The NLRB Telegraphs the First of Many Knockouts of Trump Board Decisions

From Seyfarth Shaw LLP, Jennifer L.Mora and Paul H.Galligan discusses some changes that are expected from the National Labor Relations Board including changes to the standard for determining if workers are employees and protected by the National Labor Relations Act or independent contractors. Jennifer and Paul write:

Independent Contractor Standards

By way of background, the Act excludes independent contractors from statutory coverage. The Board has traditionally relied on common law agency principles to determine whether an individual is an employee or an independent contractor.

In 2014, the Obama Board refined this traditional test by creating a new factor to be considered in the analysis — whether the employer could prove that the putative contractor was providing services as part of an independent business — and viewed entrepreneurial opportunity as just one aspect of that factor. Further, the Board stated that only actual, rather than theoretical, entrepreneurial opportunity should weigh in favor of a finding that an individual has been properly classified as an independent contractor. The Board also found it important to evaluate whether the company could prevent the individual from engaging in entrepreneurial opportunities. Ultimately, this standard made it more difficult for an employer to prove that an individual was an independent contractor and, thus, excluded from the Act.

In 2019, however, the Trump Board in SuperShuttle DFW, Inc., 367 NLRB No. 75 (2019), returned to the long-standing independent contractor standard, reaffirming its adherence to the traditional common-law agency test. This standard arguably makes it easier for an employer to classify workers as independent contractors.
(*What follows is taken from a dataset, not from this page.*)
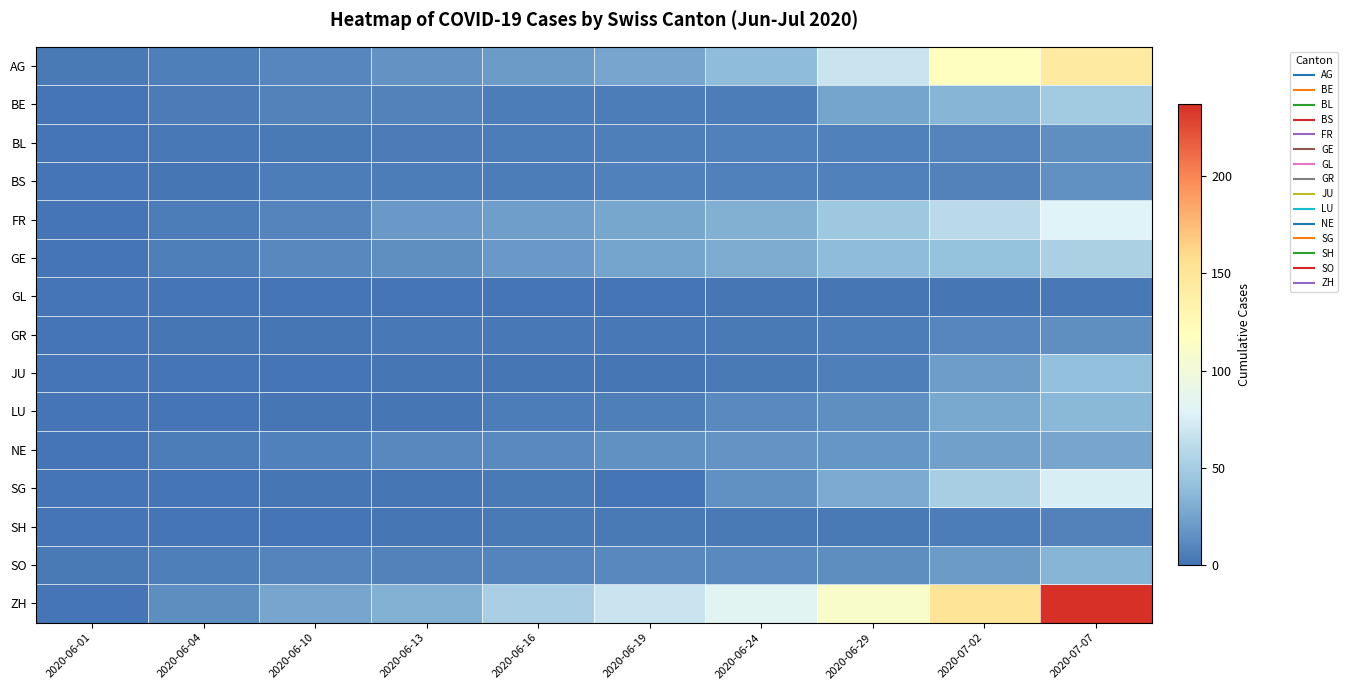

At which category is the sum across all series the highest?

2020-07-07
In the notice, the Board invited parties and amici to submit briefs relating to the future of SuperShuttle DFW, Inc., whether to return to the 2014 standard, and whether some other standard should replace both. Notably, General Counsel Abruzzo’s memorandum also suggests that the simple act of misclassifying a worker as an independent contractor can be an unfair labor practice (although current Board law says otherwise).